Um dia de cão de a cavalo

9.11.11 Cabotino 1 Comentarios



No Marco Zero da cidade do Recife uma figura excêntrica chama a atenção dos moradores deste rincão urbano fincado na lama: São Petersburgo sem São Pedro. Era um sujeito esquálido, uma barbinha pontiaguda lhe ressaltando o queixo afilado, com roupas de cavaleiro medieval, portando lança, espada a tiracolo e escudo, montado em um cavalo não menos magro que ele.

Estava em seu trote calmo pelo “antigo” bairro da cidade (que alias não é tão antigo assim, mais um exemplo de invenção da tradição desta cidade), quem o via se assustava no primeiro momento, mas, em seguida continuava a sua via crucis diária e circular. Ele por sua vez estranhava as edificações plurais daquele sitio, casarões ornados no estilo rococó, construções em ângulos retos à base de concreto e vidro, afora os cartazes e os automóveis que o cruzavam velozmente.

Em seguida atravessou a Ponte Maurício de Nassau, como um boi terrestre mascando o seu amido de estímulos. Ia devagar, quase parando, até desembocar na Av. Guararapapes, sem holandeses, mas com a sua batalha cotidiana e “pacífica” que expulsa diariamente seus guerreiros em ônibus repletos de entulho humano, navio negreiro do desterro diário.

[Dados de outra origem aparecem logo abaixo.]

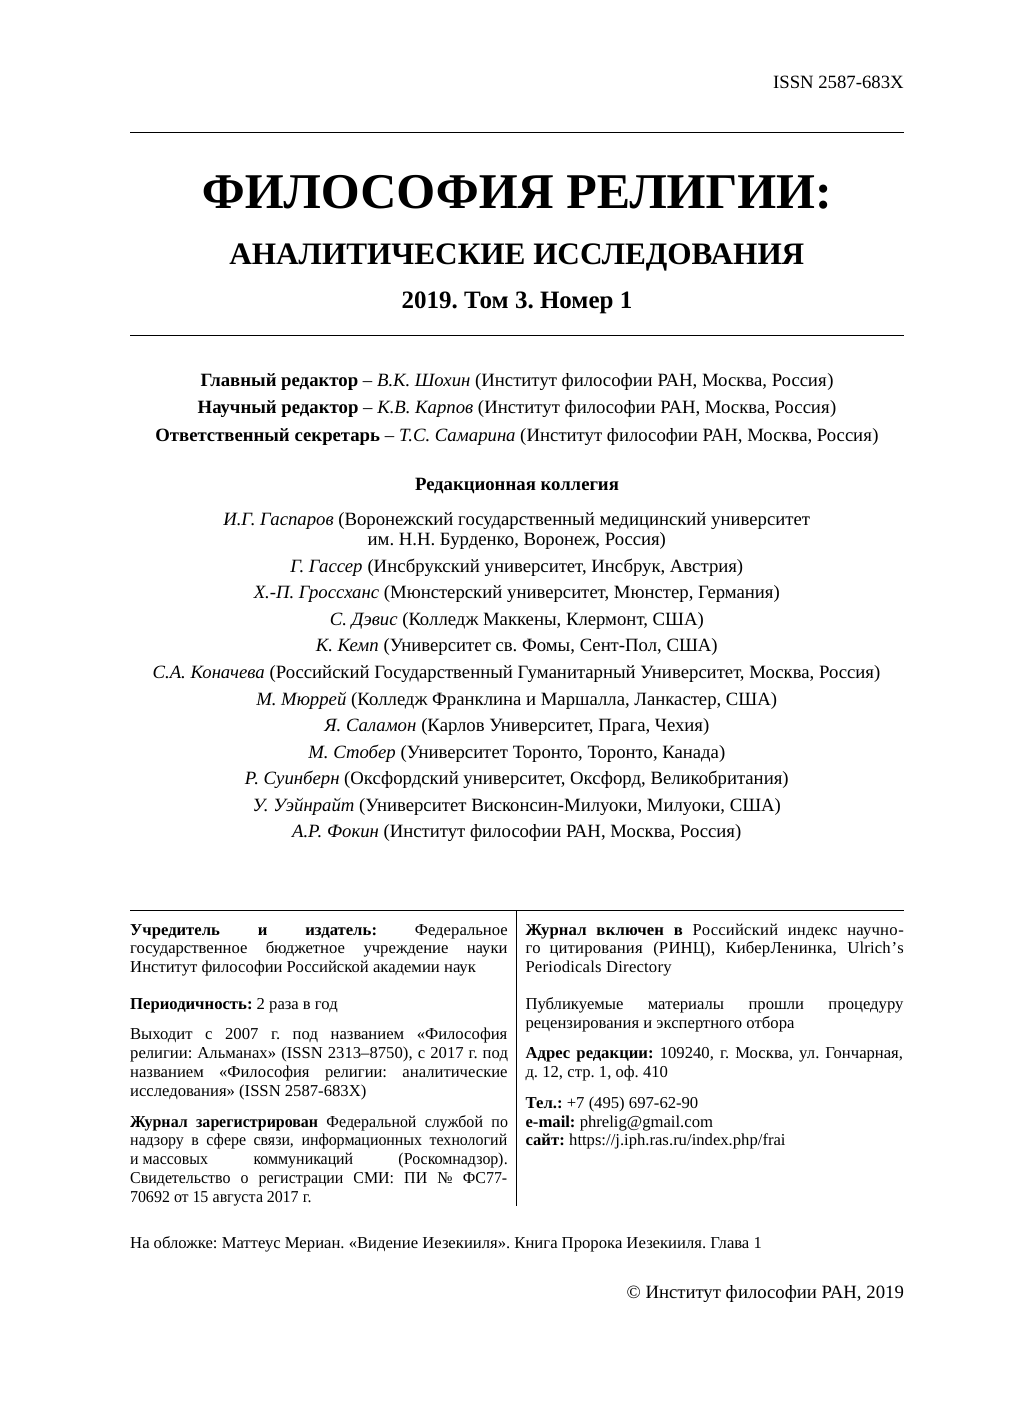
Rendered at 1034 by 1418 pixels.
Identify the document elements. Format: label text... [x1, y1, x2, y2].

text М. Мюррей (Колледж Франклина и Маршалла, Ланкастер, США) [130, 688, 903, 709]
text Х.-П. Гроссханс (Мюнстерский университет, Мюнстер, Германия) [130, 582, 903, 603]
text И.Г. Гаспаров (Воронежский государственный медицинский университет им. Н.Н. Бурденко, Воронеж, Россия) [130, 508, 903, 550]
table_cell На обложке: Маттеус Мериан. «Видение Иезекииля». Книга Пророка Иезекииля. Глава 1 [130, 1206, 903, 1252]
text Я. Саламон (Карлов Университет, Прага, Чехия) [130, 715, 903, 736]
table_header Учредитель и издатель: Федеральное государственное бюджетное учреждение науки Институт философии Российской академии наук Периодичность: 2 раза в год Выходит с 2007 г. под названием «Философия религии: Альманах» (ISSN 2313–8750), с 2017 г. под названием «Философия религии: аналитические исследования» (ISSN 2587-683Х) Журнал зарегистрирован Федеральной службой по надзору в сфере связи, информационных технологий и массовых коммуникаций (Роскомнадзор). Свидетельство о регистрации СМИ: ПИ № ФС77-70692 от 15 августа 2017 г. [130, 911, 516, 1206]
table_header Журнал включен в Российский индекс научно­го цитирования (РИНЦ), КиберЛенинка, Ulrich’s Periodicals Directory Публикуемые материалы прошли процедуру рецензирования и экспертного отбора Адрес редакции: 109240, г. Москва, ул. Гончарная, д. 12, стр. 1, оф. 410 Тел.: +7 (495) 697-62-90 e-mail: phrelig@gmail.com сайт: https://j.iph.ras.ru/index.php/frai [517, 911, 903, 1206]
text К. Кемп (Университет св. Фомы, Сент-Пол, США) [130, 635, 903, 656]
text С. Дэвис (Колледж Маккены, Клермонт, США) [130, 609, 903, 629]
text С.А. Коначева (Российский Государственный Гуманитарный Университет, Москва, Россия) [130, 662, 903, 683]
text Р. Суинберн (Оксфордский университет, Оксфорд, Великобритания) [130, 768, 903, 789]
text Научный редактор – К.В. Карпов (Институт философии РАН, Москва, Россия) [130, 396, 903, 418]
text Редакционная коллегия [130, 461, 903, 498]
text Главный редактор – В.К. Шохин (Институт философии РАН, Москва, Россия) [130, 369, 903, 391]
text Г. Гассер (Инсбрукский университет, Инсбрук, Австрия) [130, 556, 903, 576]
table_header ФИЛОСОФИЯ РЕЛИГИИ: аналитические исследования 2019. Том 3. Номер 1 [130, 133, 903, 335]
text Ответственный секретарь – Т.С. Самарина (Институт философии РАН, Москва, Россия) [130, 424, 903, 446]
text А.Р. Фокин (Институт философии РАН, Москва, Россия) [130, 821, 903, 842]
text У. Уэйнрайт (Университет Висконсин-Милуоки, Милуоки, США) [130, 795, 903, 815]
text М. Стобер (Университет Торонто, Торонто, Канада) [130, 742, 903, 762]
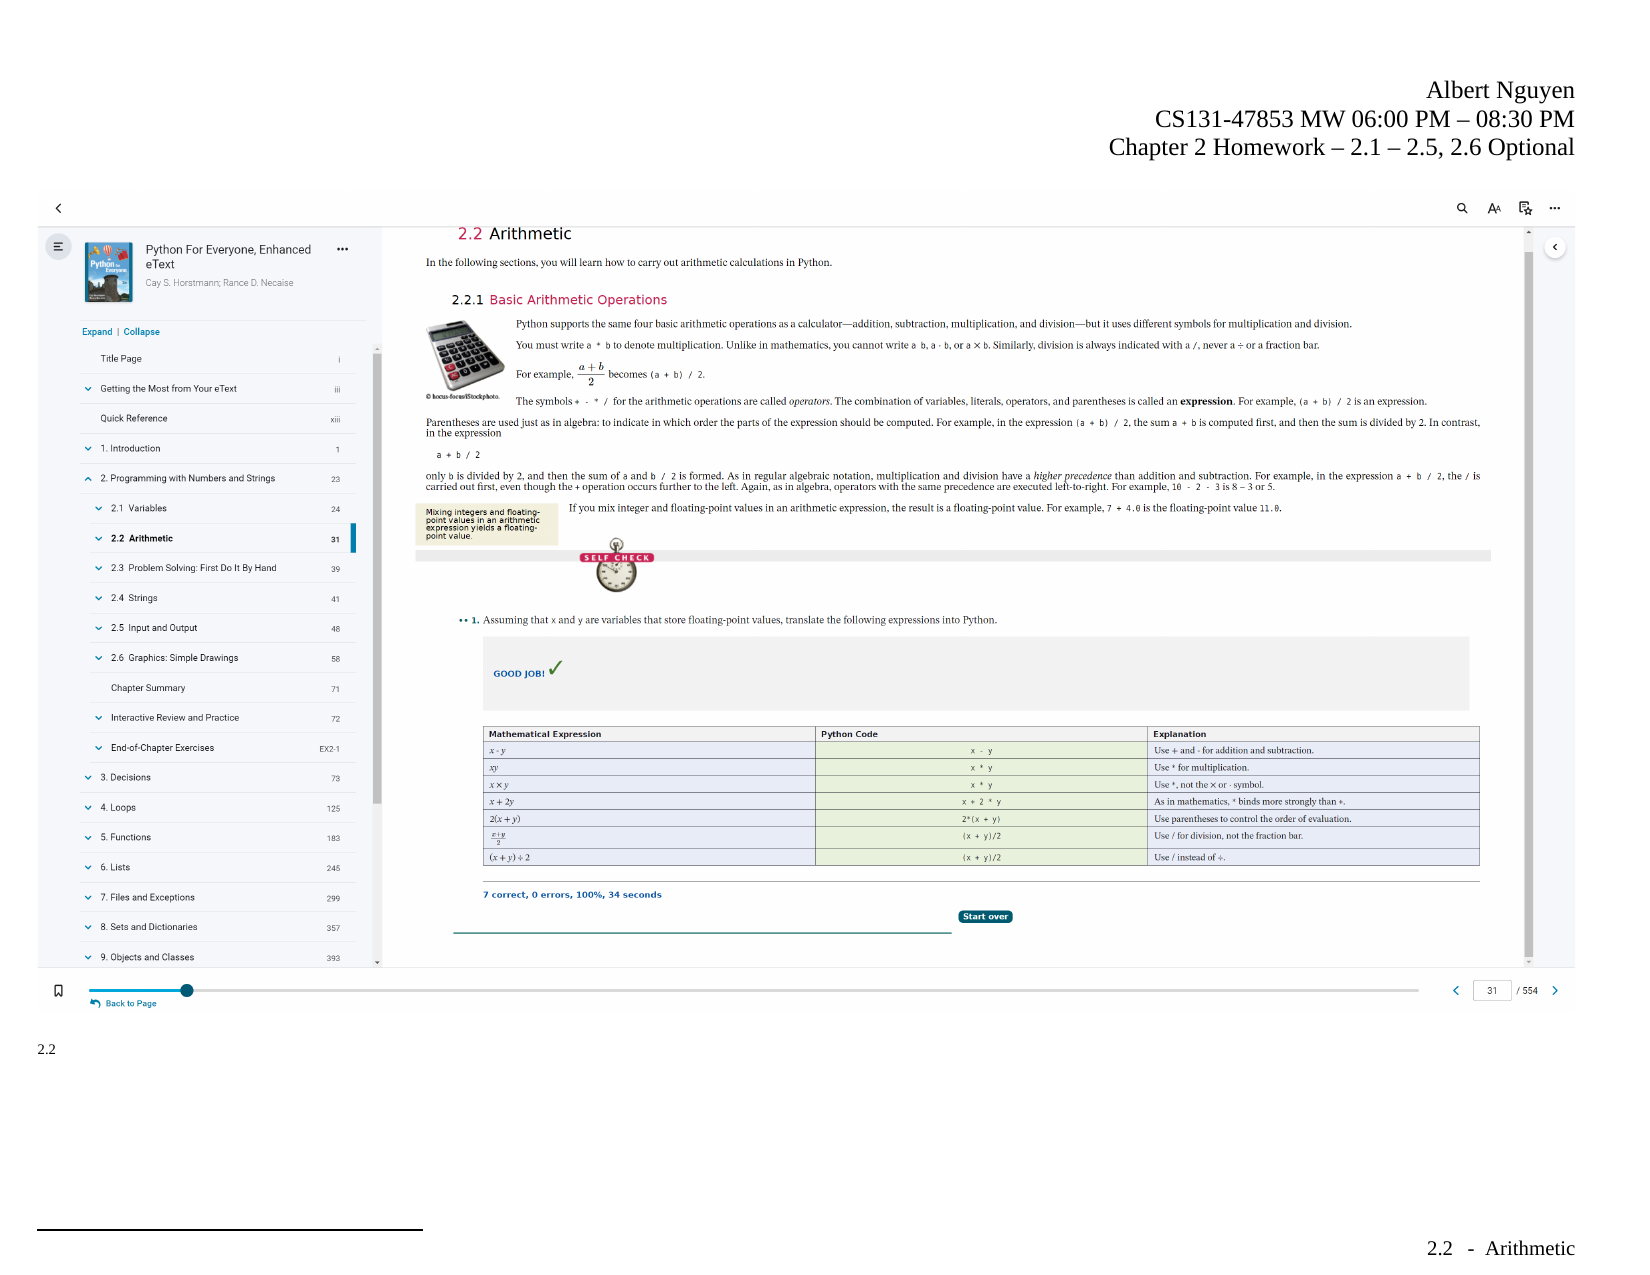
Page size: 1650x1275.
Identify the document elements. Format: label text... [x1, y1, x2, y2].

Reparou que as pessoas de vez em quando olhavam para a torre do edifício dos Correios (onde se encontra o relógio), porém, a maioria delas consultava de instante em instante um pequeno objeto que levavam primeiro aos olhos, e em seguida aos ouvidos, falando com eles através de estranhos solilóquios repletos de pausas e reações distintas. Chegou à conclusão de que aquele deveria ser um Deus em extinção, e que este era agora o novo Deus. Deus no alto grande quase morto; Deus pequeno em nossos bolsos posto - rei morto, rei posto.

O ritmo daquele turbilhão frenético lhe entrando pelos sete buracos de sua cabeça causava-lhe torpor, o calor, os sons, os tons de cores, as palavras pregadas em todos os lugares, enfim, os signos em rotação e a vertigem por símbolos. A apatia já o tinha dominado completamente, o seu cavalo agora é que seguia o seu curso, tomando às rédeas do seu destino e do seu dono.

Por instinto, o animal seguiu através do ar úmido que soprava em suas narinas para o lugar mais verde do Centro da cidade, o parque 13 de Maio (nome pomposo, data vazia). E resfolegando de cansaço foi para o gramado em busca de comida e esteio para o seu dono que se encontrava mais morto do que vivo neste cemitério dos vivos, Recife. Inclinou-se gentilmente para que o seu dono descesse, este o fez quase automaticamente, deitou-se na grama e balbuciou estas palavras:

- Obrigado meu amigo Rocinante. E olhando para o céu completou o seu monólogo. - Pois é minha amada Dulcinéia, a única coisa que não mudou além do meu amor por você, foram às nuvens do céu.


Um comentário:

  1. Olhai! Evoé cabotino! Que chega com olhos que veem os relógios do tempo derretendo nas vias crucis das chamadas metrópoles, com seus deuses e seus demônios!

    Entre cavalgadas rumo à lugares de nome vazio e pomposo, como ele mesmo diz, ou seria o cavalheiro a dizer-lhe, (esquálido como seu cavalo, seu companheiro e meio de locomoção) entre um trago e outro de monóxido de carbono nas vias da imaginação cronísticas?!